### DOCUMENT PASSAGE:
-=-=-=-=-
Resources that could help inspire essayists include:
The Youth Writing Contest is a fantastic way to connect teens to the pivotal role the partisans played in history. When learning about the stories of the partisans, educators should encourage students to identify the main ideas and lessons from what they have researched through JPEF’s films and study guides. Then, educators can have their students relate these ideas and lessons to one of the ideas listed above, or other relevant issues in their lives.
We look forward to reading all of the contest entries and wish your students good luck!

Friday, April 20, 2012

Sonia Orbuch Q&A Webcast posted to Youtube

A recording of our recent Q&A webcast with Jewish partisan Sonia Orbuch is now available on Youtube! JPEF Executive Director Mitch Braff interviewed Sonia at her home this Tuesday, with over twenty schools watching the live stream. During the broadcast, students had the opportunity to ask Sonia questions via Facebook, email, and Twitter.

Watch the video below:

Wednesday, April 11, 2012

JPEF’s Pictures of Resistance Exhibit Opens at UCLA Hillel

Pictures of Resistance, the Wartime Photographs of Jewish Partisan Faye Schulman opened March 15 at the Dortort Center for Creativity in the Arts at UCLA Hillel. The exhibit includes 30 photographs from Schulman, the only known Jewish Partisan Photographer. JPEF Board Member Ada Horwich and her husband Jim hosted a private reception for JPEF’s Los Angeles stakeholders.

JPEF's Executive Director Mitch Braff gives a tour of the
organization's exhibit "Pictures of Resistance."

JPEF’s Executive Director, Mitch Braff, gave a private tour of the exhibit to the guests that included two Jewish partisans, Jeff Gradow and Martin Petrasek. Petrasek, a Jewish partisan from Slovakia who is featured in JPEF’s film “Antisemitism in the Partisans”, was impressed, “I have never seen photographs like this before. They are incredible.” (Petrasek is also the author of “Broken Promise”, which was turned into a feature film that JPEF co-produced in 2009.)

From left to right: JPEF Executive Director Mitch Braff,
Board Member Ada Horwich, Jewish partisan and JPEF
Advisory Board Member Martin Petrasek, and Jim Horwich

The exhibit is on display at UCLA through April 30. A second copy of the exhibit is also on display at the University of Illinois in Springfield, where Braff spoke at a reception for the exhibit on April 9. For more information, click here.

Monday, April 9, 2012

V’he Sheamda - The Promise To Take A Stand

In Jewish schools and homes everywhere, teachers and parents are preparing their children for the Passover holiday and the celebration of the Jewish people’s deliverance from the bondage of slavery. They are encouraging the youngest to recite the ma nishtana (the four questions) and engaging the older students in the retelling of the Exodus from Egypt. The celebration of Passover lends itself to one of the most significant learning experiences a Jewish child can have and one that is forever imprinted in his/her mind and heart.

On Passover, even while we celebrate our freedom from slavery thousands of years ago, we recite v’he sheamda and are reminded, “in every generation there are those who have risen against us to destroy us.” Last week we were brutally reminded of this declaration when Rabbi Jonathan Sandler (z’’l), his two sons Aryeh and Gavriel (z’’l), and a third student, Miriam Monsonego (z’’l) were gunned down as they entered Ozar Ha Torah Jewish Day School in Toulouse, France.
-=-=-=-=-
### INFORMATION:
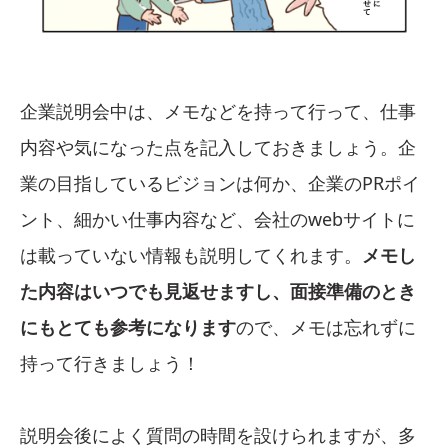
企業説明会中は、メモなどを持って行って、仕事
内容や気になった点を記入しておきましょう。企
業の目指しているビジョンは何か、企業のPRポイ
ント、細かい仕事内容など、会社のwebサイトに
は載っていない情報も説明してくれます。
メモし
た内容はいつでも見返せますし、面接準備のとき
にもとても参考になります
ので、メモは忘れずに
持って行きましょう！
説明会後によく質問の時間を設けられますが、多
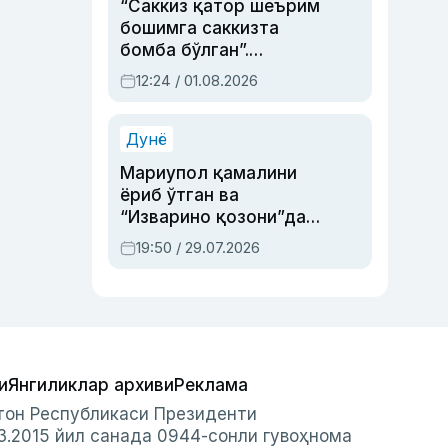
“Саккиз қатор шеърим
бошимга саккизта
бомба бўлган”.
Абдулла Ориповни
12:24 / 01.08.2026
сиёсий айбловлардан
асраб қолган воқеа
Дунё
Мариупол қамалини
ёриб ўтган ва
“Изварино қозони”дан
чиққан қаҳрамон —
19:50 / 29.07.2026
Украина армияси бош
қўмондони Драпатий
ҳақида
и
Янгиликлар архиви
Реклама
стон Республикаси Президенти
3.2015 йил санада 0944-сонли гувоҳнома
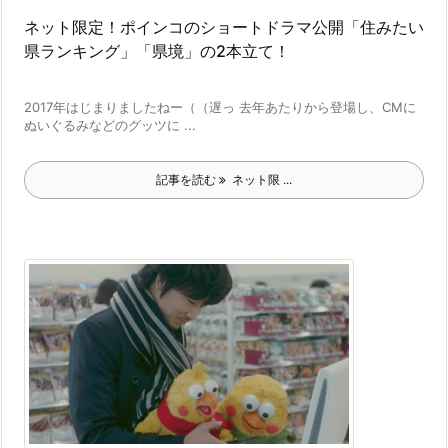
ネット限定！ポインコのショートドラマ公開「住みたい
県ランキング」「県境」の2本立て！
2017年はじまりましたねー（（遅っ 去年あたりから登場し、CMに
ぬいぐるみなどのグッツに ...
記事を読む
ネット限 ...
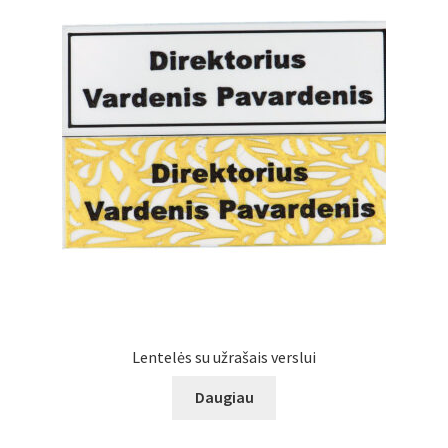
Atsiskaitymo informacija
Prekių pristatymo taisyklės
Gamybos terminai ir procesas
Šviestuvų komponentai
Kontaktai
Krepšelis
Lentelės su užrašais verslui
Parduotuvė
Daugiau
Paskyra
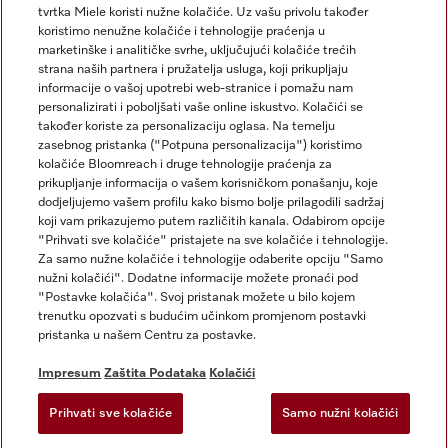
tvrtka Miele koristi nužne kolačiće. Uz vašu privolu također
koristimo nenužne kolačiće i tehnologije praćenja u
marketinške i analitičke svrhe, uključujući kolačiće trećih
strana naših partnera i pružatelja usluga, koji prikupljaju
informacije o vašoj upotrebi web-stranice i pomažu nam
personalizirati i poboljšati vaše online iskustvo. Kolačići se
Miele na Instagramu
Miele na Facebooku
također koriste za personalizaciju oglasa. Na temelju
zasebnog pristanka ("Potpuna personalizacija") koristimo
kolačiće Bloomreach i druge tehnologije praćenja za
prikupljanje informacija o vašem korisničkom ponašanju, koje
dodjeljujemo vašem profilu kako bismo bolje prilagodili sadržaj
koji vam prikazujemo putem različitih kanala. Odabirom opcije
Impresum
"Prihvati sve kolačiće" pristajete na sve kolačiće i tehnologije.
Za samo nužne kolačiće i tehnologije odaberite opciju "Samo
Opći uvjeti
nužni kolačići". Dodatne informacije možete pronaći pod
Zaštita podataka
"Postavke kolačića". Svoj pristanak možete u bilo kojem
trenutku opozvati s budućim učinkom promjenom postavki
Uvjeti Korištenja
pristanka u našem Centru za postavke.
Izjava o pristupačnosti
Zakon o digitalnim uslugama
Impresum
Zaštita Podataka
Kolačići
Obrazac za odustanak
Prihvati sve kolačiće
Samo nužni kolačići
Postavke kolačića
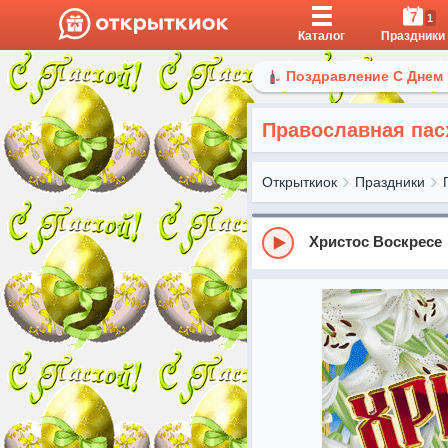
7
1
Каталог
Праздники
Поздравление С Днем
Православная пас
Открыткиок
Праздники
Христос Воскресе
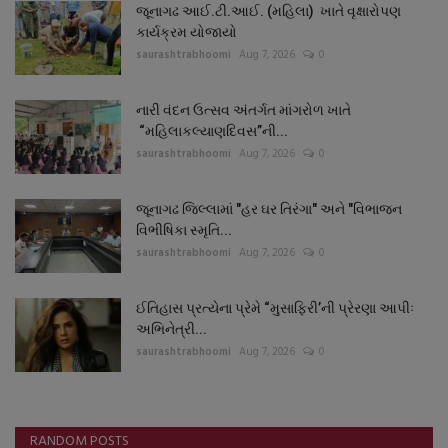
જૂનાગઢ આઈ.ટી.આઈ. (મહિલા) ખાતે વૃક્ષારોપણ
કાર્યક્રમ યોજાયો
saurashtrabhoomi
Aug 7, 2026
0
નારી વંદન ઉત્સવ અંતર્ગત માંગરોળ ખાતે
“મહિલાકલ્યાણદિવસ”ની...
saurashtrabhoomi
Aug 7, 2026
0
જૂનાગઢ જિલ્લામાં "હર ઘર તિરંગા" અને "વિભાજન
વિભીષિકા સ્મૃતિ...
saurashtrabhoomi
Aug 7, 2026
0
ઈતિહાસ પ્રત્યેના પ્રેમે “મુસાફિરી’ની પ્રેરણા આપીઃ
અભિનેત્રી...
saurashtrabhoomi
Aug 7, 2026
0
RANDOM POSTS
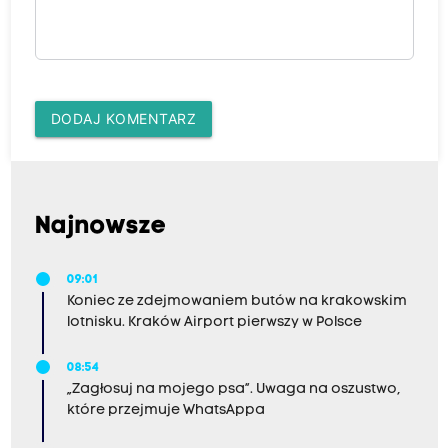
DODAJ KOMENTARZ
Najnowsze
09:01
Koniec ze zdejmowaniem butów na krakowskim
lotnisku. Kraków Airport pierwszy w Polsce
08:54
„Zagłosuj na mojego psa”. Uwaga na oszustwo,
które przejmuje WhatsAppa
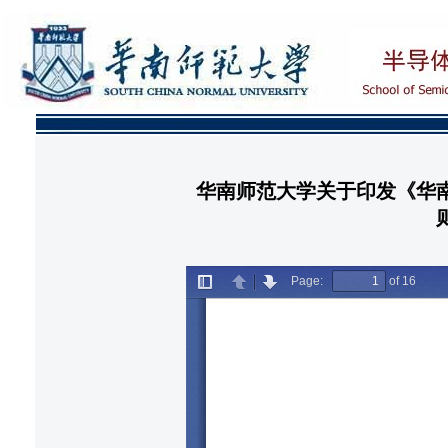
华南师范大学关于印发《华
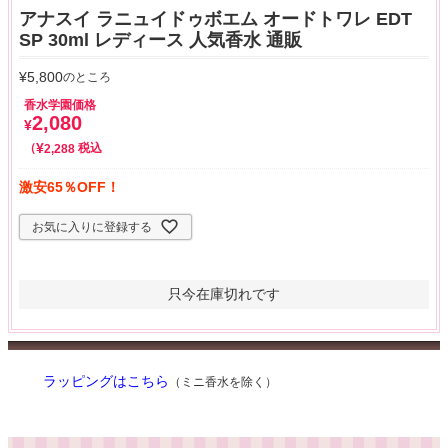
アナスイ ラニュイドゥボエム オードトワレ EDT
SP 30ml レディース 人気香水 通販
¥
5,800
のところ
香水学園価格
2,080
¥
¥
税込
2,288
激安65％OFF！
お気に入りに登録する
只今在庫切れです
ラッピングはこちら
（ミニ香水を除く）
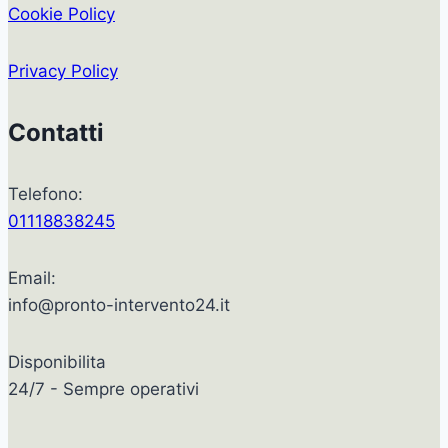
Cookie Policy
Privacy Policy
Contatti
Telefono:
01118838245
Email:
info@pronto-intervento24.it
Disponibilita
24/7 - Sempre operativi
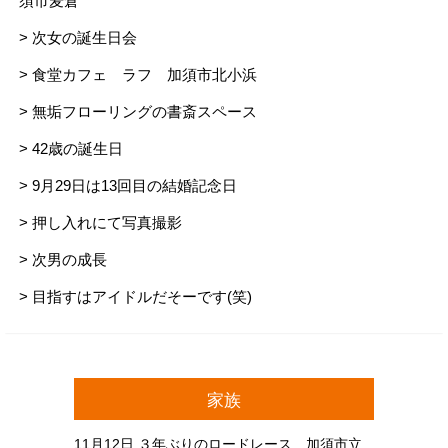
須市麦倉
> 次女の誕生日会
> 食堂カフェ ラフ 加須市北小浜
> 無垢フローリングの書斎スペース
> 42歳の誕生日
> 9月29日は13回目の結婚記念日
> 押し入れにて写真撮影
> 次男の成長
> 目指すはアイドルだそーです(笑)
家族
11月12日
３年ぶりのロードレース 加須市立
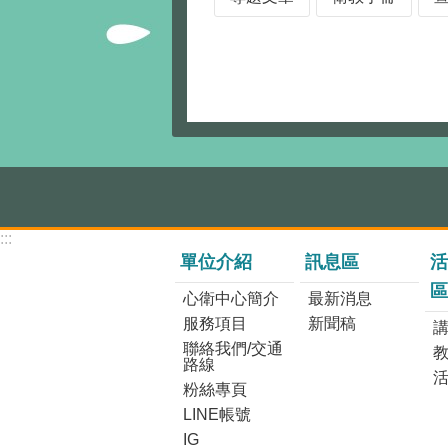
:::
單位介紹
訊息區
活
區
心衛中心簡介
最新消息
服務項目
新聞稿
講
聯絡我們/交通
路線
粉絲專頁
LINE帳號
IG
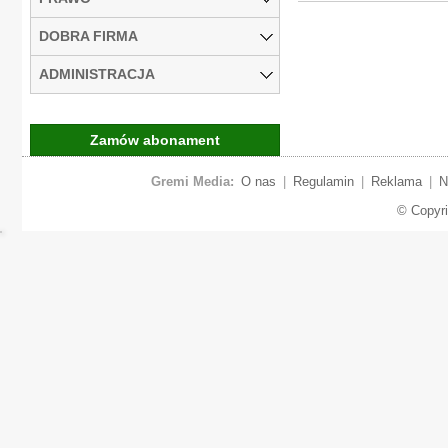
DOBRA FIRMA
ADMINISTRACJA
Zamów abonament
Gremi Media:
O nas
|
Regulamin
|
Reklama
|
N
© Copyr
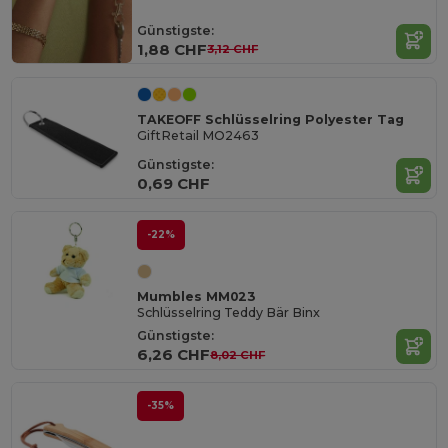
Günstigste:
1,88 CHF
3,12 CHF
TAKEOFF Schlüsselring Polyester Tag
GiftRetail MO2463
Günstigste:
0,69 CHF
-22%
Mumbles MM023
Schlüsselring Teddy Bär Binx
Günstigste:
6,26 CHF
8,02 CHF
-35%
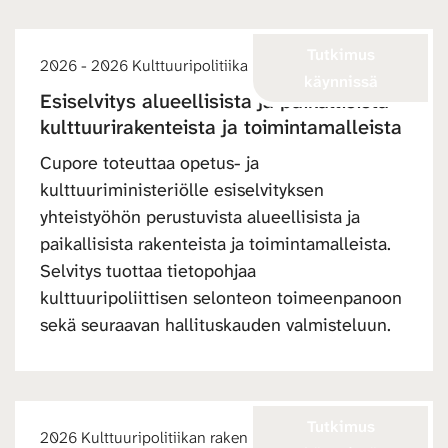
Tutkimus
2026 - 2026 Kulttuuripolitiikan rakenteet ja resurssit
käynnissä
Esiselvitys alueellisista ja paikallisista
kulttuurirakenteista ja toimintamalleista
Cupore toteuttaa opetus- ja
kulttuuriministeriölle esiselvityksen
yhteistyöhön perustuvista alueellisista ja
paikallisista rakenteista ja toimintamalleista.
Selvitys tuottaa tietopohjaa
kulttuuripoliittisen selonteon toimeenpanoon
sekä seuraavan hallituskauden valmisteluun.
Tutkimus
2026 Kulttuuripolitiikan rakenteet ja resurssit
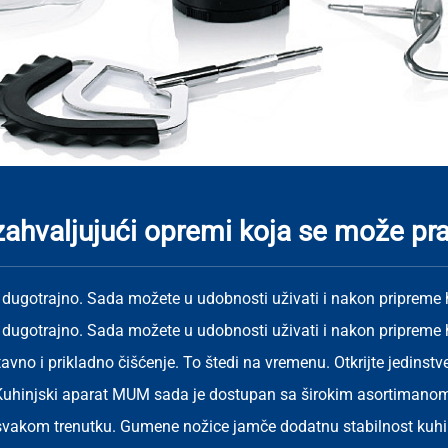
ahvaljujući opremi koja se može prat
e dugotrajno. Sada možete u udobnosti uživati i nakon priprem
e dugotrajno. Sada možete u udobnosti uživati i nakon priprem
avno i prikladno čišćenje. To štedi na vremenu. Otkrijte jedinstven
. Kuhinjski aparat MUM sada je dostupan sa širokim asortimanom 
 svakom trenutku. Gumene nožice jamče dodatnu stabilnost kuhi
-=-=-=-=-
### TASK 1:
Name every person the JPEF news passage identifies as a Jewish partisan.
### TASK 2:
Write out the JPEF news passage between "Resources that could" and "students good luck!", inclusive.

### WRITTEN RESPONSE 1:
Sonia Orbuch
Faye Schulman
Jeff Gradow
Martin Petrasek

### WRITTEN RESPONSE 2:
Resources that could help inspire essayists include:
The Youth Writing Contest is a fantastic way to connect teens to the pivotal role the partisans played in history. When learning about the stories of the partisans, educators should encourage students to identify the main ideas and lessons from what they have researched through JPEF’s films and study guides. Then, educators can have their students relate these ideas and lessons to one of the ideas listed above, or other relevant issues in their lives.
We look forward to reading all of the contest entries and wish your students good luck!